6月10日は「時の記念日」。時間に正確を期す日本人好みの記念日だが、制定されたのは大正9年(1920)のこと。なぜ、このタイミングで時間に関する記念日をつくって、広く人々にアピールしなければならなかったのだろう。
大正時代というのは、鎖国の夢から覚めて以降、富国強兵の号令の下、必死で世界の「一等国」になろうとした明治時代のあと。日清、日露の対外戦争になんとか勝ちを収め、国民生活も東京、大阪といった大都会を中心に、欧米スタイルの生活様式が浸透していった時期。いわゆる「大正デモクラシー」の時代である。

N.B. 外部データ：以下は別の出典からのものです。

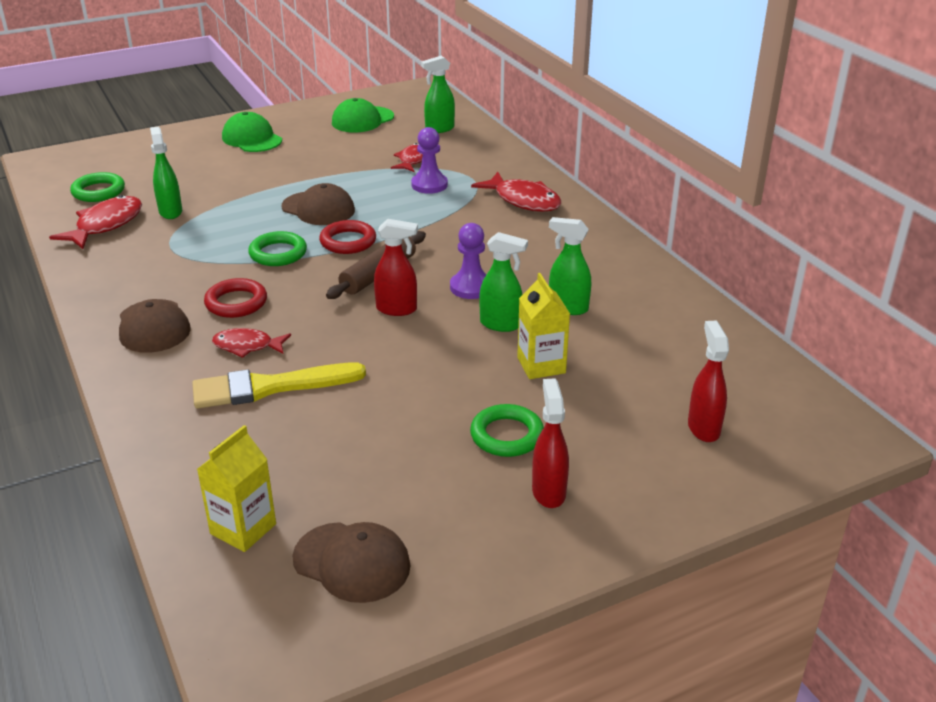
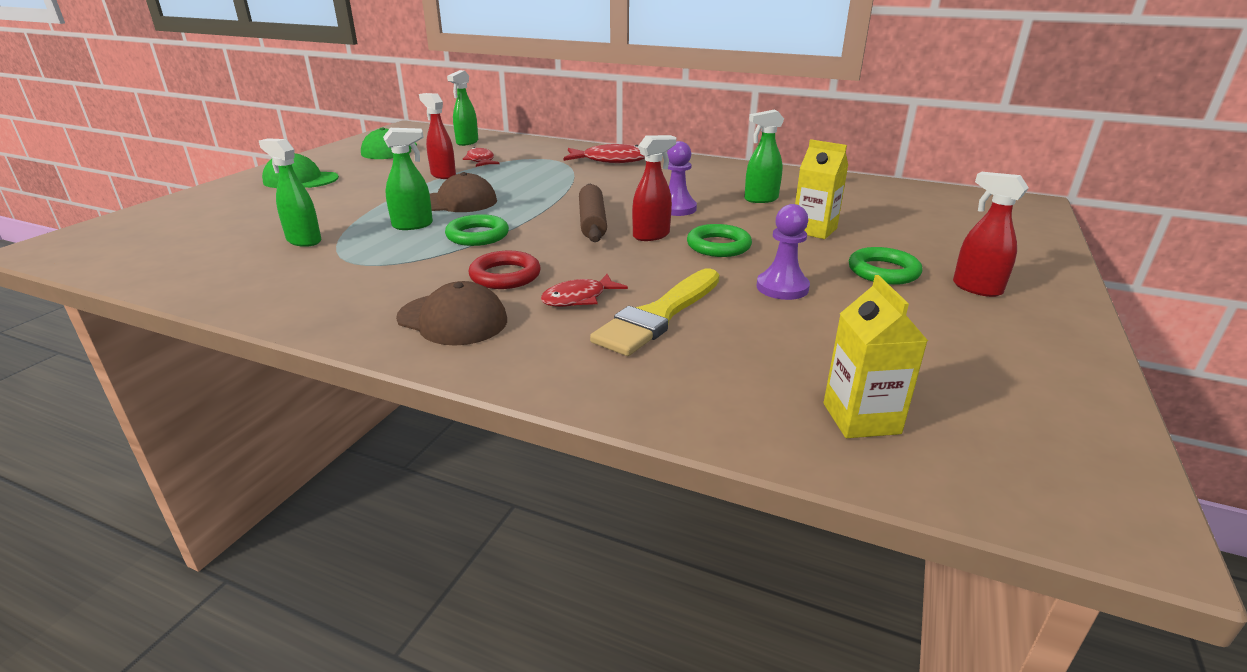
camera: 40 degrees left, 5 degrees down
red fish [49,195,142,249] -> none
green ring [70,172,125,202] -> green ring moved to [687,224,752,257]
brown cap [292,522,411,603] -> none
red ring [319,220,376,254] -> none
purple pawn [411,127,448,194] -> purple pawn moved to [757,204,810,300]
green spray bottle [479,232,528,332] -> green spray bottle moved to [383,128,433,230]
red spray bottle [688,321,729,442] -> red spray bottle moved to [419,93,456,179]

その中で、欧米式の生活、つまり合理的なライフスタイルをさらに進めるためには、正確な時間の観念の定着が不可欠。そこで、一種の国民啓発、生活改善運動的なイベントとして、大正9年の5月16日から7月4日まで、東京お茶の水の教育博物館で「時の博覧会」が開かれたのである。
逆に言えば、こういうイベントを催さなければならないくらい、当時の人は時間というものに「いい加減」だったのかもしれない。いや、それを「いい加減」ということ自体が西欧的発想で、それまでの日本人は「いま何どきだ?」感覚の緩やかさで時間と付き合って、それで十分だったのだろう。
しかし、このあと画期的なメディアとしてのラジオの普及もあり、そこから聞こえる時報の正確さもあいまって、急速に日本人は時間にきびしい国民に変貌していく。
では、なぜ、「時の記念日」が6月10日なのか。これは、日本書紀に書かれた「天智天皇が皇太子のときにつくった漏刻(ろうこく)が初めて時を打った」日(4月25日)が、陽暦の6月10日にあたるところから。漏刻とは、いくつかの水槽に段差をつけて置いた一種の水時計で、最も古い形の「時計」の一つである。